The open door to a lost civilisation took Hrozný’s interests far afield. Here is the professor speaking on Czech Radio in 1932 on “the tenet’s of Kikkuli’s system of horse training, a system used by the ancient Indo-European nations in the second millennium before Christ in the ancient Orient”. Hrozný found his good fortune fading in the 1930s however. He was vexed in his attempts at deciphering writing systems of Crete and India and the hieroglyphic writing of the Hittites, and doggedly resisted the ultimately correct decipherments of his colleagues once they had beaten him to the punch.
Again however he found himself in an important place at an important time in 1939, when he was appointed rector of Charles University prior to the German occupation and the closing of the universities that same year.
“Bedřich Hrozný’s personal bravery is attested to by an incident that occurred in 1939 when he had just become the rector of Charles University and faced off the invaders in the course of protecting the university. A group of students were hiding on the campus and Bedřich Hrozný – whose language skills included impeccable German – warned the German officer in charge of finding them that they had no legal right to pursue students on the campus. By doing this he was able to protect the students for the time being.”
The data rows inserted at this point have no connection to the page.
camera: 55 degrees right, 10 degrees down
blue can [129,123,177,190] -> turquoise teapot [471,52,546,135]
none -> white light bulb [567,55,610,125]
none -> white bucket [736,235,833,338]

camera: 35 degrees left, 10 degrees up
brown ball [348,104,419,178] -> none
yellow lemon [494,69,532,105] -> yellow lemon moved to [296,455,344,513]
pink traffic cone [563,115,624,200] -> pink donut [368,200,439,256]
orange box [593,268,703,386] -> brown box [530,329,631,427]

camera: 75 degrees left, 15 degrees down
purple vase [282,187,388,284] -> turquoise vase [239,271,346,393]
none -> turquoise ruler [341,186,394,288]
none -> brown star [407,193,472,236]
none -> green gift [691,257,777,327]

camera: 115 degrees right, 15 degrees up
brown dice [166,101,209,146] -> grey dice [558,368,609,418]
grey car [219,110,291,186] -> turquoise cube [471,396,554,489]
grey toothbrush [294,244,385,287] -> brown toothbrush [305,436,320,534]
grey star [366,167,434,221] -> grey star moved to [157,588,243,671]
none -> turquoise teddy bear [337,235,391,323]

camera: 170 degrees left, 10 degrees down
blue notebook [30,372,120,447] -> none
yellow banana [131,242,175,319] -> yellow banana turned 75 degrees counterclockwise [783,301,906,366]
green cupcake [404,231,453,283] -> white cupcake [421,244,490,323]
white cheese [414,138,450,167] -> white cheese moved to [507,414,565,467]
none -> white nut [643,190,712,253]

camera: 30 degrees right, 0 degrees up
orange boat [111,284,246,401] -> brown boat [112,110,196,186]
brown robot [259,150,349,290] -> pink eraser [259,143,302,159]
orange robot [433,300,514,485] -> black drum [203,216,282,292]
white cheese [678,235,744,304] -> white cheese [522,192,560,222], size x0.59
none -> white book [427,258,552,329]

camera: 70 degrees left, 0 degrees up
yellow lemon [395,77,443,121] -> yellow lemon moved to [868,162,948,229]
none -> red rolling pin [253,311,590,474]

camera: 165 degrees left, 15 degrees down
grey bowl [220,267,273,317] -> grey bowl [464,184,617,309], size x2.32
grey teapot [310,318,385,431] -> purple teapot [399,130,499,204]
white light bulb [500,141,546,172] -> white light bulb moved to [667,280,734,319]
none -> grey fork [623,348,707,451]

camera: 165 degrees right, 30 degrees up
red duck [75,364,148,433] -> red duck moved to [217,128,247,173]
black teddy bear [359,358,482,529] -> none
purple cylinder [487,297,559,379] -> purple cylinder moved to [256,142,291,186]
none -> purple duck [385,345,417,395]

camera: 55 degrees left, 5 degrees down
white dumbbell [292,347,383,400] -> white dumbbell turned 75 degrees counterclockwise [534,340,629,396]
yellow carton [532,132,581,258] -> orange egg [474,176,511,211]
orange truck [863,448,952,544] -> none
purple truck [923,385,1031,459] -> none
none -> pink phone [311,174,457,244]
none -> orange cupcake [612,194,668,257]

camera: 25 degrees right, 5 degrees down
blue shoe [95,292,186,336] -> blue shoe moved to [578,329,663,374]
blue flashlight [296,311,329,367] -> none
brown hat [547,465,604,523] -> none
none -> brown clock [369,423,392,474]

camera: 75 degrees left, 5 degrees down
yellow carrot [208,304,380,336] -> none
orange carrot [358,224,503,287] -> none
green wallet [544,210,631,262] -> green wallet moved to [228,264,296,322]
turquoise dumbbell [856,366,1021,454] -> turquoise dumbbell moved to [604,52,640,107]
Hrozný continued to teach privately throughout the occupation, however a major stroke in 1944 left him unable to reassume his academic duties following the liberation of Czechoslovakia in 1945. His work however remains critical to the study of the history, anthropology and linguistics of the Near East and to fields of European-wide significance today. Professor Jasanoff:
“The discovery of Hittite meant that we found the oldest attested Indo-European Language, there’s a whole field which concerns itself with reconstructing the common parent of the Indo-European language family on the basis of its oldest decedents and in that way tracing the history of all of the languages, including the modern ones, like English or French or Czech for that matter. And what Hittite did was supply another extremely important early voice of testimony of what the parent language of the family looked like so that the whole field of Indo-European linguistics has never been the same since Hittite was discovered.”
The episode featured today was first broadcast on May 13, 2009.